Open annevk opened 5 years ago

annevk commented 5 years ago

Request for Mozilla Position on an Emerging Web Specification

Other information

This is what #145 and #146 build on, somewhat. A concern I've seen is that they don't block on this though as all the infrastructure could be moved outside "TC39 control".

domenic commented 5 years ago

Note that https://github.com/tc39/proposal-javascript-standard-library/issues/43 may be clarifying. In terms of actual normative work this is proposing, there is none yet from the proposal champions, but I've put together https://github.com/tc39/proposal-javascript-standard-library/pull/44 which represents one direction the champions maybe-possibly might be interested in.

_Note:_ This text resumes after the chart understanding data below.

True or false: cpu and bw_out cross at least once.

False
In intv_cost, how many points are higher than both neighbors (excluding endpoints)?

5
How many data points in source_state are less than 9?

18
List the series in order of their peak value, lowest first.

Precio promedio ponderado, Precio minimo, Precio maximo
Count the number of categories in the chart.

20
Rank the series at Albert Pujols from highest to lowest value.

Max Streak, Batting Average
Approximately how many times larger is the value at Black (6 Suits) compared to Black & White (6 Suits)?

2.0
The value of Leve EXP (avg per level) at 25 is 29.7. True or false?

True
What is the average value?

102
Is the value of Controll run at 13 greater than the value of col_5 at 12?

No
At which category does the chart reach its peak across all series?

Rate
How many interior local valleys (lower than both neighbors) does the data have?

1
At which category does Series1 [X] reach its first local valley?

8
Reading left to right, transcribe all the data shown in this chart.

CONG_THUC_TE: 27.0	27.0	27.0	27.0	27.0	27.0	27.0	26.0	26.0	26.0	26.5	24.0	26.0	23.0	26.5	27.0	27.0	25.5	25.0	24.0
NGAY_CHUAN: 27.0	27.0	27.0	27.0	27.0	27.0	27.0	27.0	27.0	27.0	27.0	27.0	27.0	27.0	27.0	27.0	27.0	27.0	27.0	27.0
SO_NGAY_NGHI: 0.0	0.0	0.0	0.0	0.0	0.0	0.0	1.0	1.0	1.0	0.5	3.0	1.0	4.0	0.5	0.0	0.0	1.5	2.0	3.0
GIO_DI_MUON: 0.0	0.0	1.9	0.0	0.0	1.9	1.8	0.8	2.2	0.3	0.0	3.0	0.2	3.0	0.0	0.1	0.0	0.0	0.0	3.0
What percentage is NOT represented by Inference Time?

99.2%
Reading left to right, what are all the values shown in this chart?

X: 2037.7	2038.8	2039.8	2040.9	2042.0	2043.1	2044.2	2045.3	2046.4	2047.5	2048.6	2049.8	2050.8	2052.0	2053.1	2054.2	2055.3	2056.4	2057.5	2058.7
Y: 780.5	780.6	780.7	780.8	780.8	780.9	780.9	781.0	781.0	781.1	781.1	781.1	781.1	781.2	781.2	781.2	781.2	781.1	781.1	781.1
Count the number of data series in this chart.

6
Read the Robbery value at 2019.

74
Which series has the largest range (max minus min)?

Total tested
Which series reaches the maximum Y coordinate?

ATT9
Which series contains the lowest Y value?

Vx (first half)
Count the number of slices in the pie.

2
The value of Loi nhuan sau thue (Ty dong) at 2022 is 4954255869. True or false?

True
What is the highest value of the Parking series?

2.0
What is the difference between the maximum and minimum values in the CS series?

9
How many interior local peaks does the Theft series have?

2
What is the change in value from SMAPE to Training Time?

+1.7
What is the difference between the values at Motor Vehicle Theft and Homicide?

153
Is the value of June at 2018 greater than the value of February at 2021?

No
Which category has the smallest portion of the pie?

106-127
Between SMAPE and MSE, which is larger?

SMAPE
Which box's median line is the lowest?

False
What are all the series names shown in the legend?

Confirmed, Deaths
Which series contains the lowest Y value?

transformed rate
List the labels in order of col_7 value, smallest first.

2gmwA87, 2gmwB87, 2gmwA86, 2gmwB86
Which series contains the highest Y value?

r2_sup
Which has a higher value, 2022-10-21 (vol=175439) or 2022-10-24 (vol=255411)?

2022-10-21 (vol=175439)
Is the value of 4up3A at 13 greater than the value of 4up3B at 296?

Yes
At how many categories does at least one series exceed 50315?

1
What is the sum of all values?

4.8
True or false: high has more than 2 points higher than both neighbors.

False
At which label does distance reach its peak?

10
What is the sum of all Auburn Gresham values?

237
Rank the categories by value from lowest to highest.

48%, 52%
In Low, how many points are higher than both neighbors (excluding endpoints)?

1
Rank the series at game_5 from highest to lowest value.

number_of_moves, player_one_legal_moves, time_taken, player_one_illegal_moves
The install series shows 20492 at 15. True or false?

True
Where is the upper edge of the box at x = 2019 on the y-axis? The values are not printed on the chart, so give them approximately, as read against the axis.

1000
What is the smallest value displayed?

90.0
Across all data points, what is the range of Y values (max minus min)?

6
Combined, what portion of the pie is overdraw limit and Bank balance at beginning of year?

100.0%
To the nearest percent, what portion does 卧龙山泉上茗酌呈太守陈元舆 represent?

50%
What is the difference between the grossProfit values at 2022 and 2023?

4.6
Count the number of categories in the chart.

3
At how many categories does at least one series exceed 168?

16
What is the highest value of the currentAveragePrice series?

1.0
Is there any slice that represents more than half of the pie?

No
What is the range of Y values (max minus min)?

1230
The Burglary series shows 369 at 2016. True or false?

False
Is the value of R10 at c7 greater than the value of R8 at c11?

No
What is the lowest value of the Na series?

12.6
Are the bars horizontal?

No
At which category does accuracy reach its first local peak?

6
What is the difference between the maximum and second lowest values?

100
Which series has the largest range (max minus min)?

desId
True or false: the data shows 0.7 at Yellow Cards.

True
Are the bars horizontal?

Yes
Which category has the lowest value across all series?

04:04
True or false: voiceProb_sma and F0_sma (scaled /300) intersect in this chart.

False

littledan commented 5 years ago

To summarize some of the issues under discussion:

TC39's most recent discussion was at the November 2018 meeting in a breakout session, see notes. The notes are pretty high-level, but we discussed each of those issues listed above.

The current import-maps/kv-storage origin trial takes some opinions on these questions:

Current specifications and drafts layer the module map, module resolution and polyfilling in HTML (or WebIDL to potentially populate the module map); I haven't seen a concrete technical proposal for putting any of these in the JavaScript specification.

I'm not a big fan of focusing on "TC39 control"; let's just work together towards a common path for built-in modules coming from TC39 and Web APIs, integrating input from web developers and people working in various standards bodies.

dbaron commented 5 years ago

also cc @bholley

annevk commented 5 years ago

Thanks Daniel for that summary. We’ve discussed this internally and of the unresolved issues in TC39 we feel most strongly about having a single namespace for standardized APIs.

There’s precedent of APIs moving between standards bodies (ArrayBuffer) and precedent of APIs being shared across ecosystems (URL, TextDecoder, etc. can be found on the web and in Node.js).

The alternative would involve aliasing or worse, ending up with slightly different flavors of the same thing.

Ideally the governance is such that a name is not permanently allocated unless there’s commitment from multiple implementers, a standardized API, and a sufficiently large test suite.

(This should not preclude other ecosystems from having their own namespace.)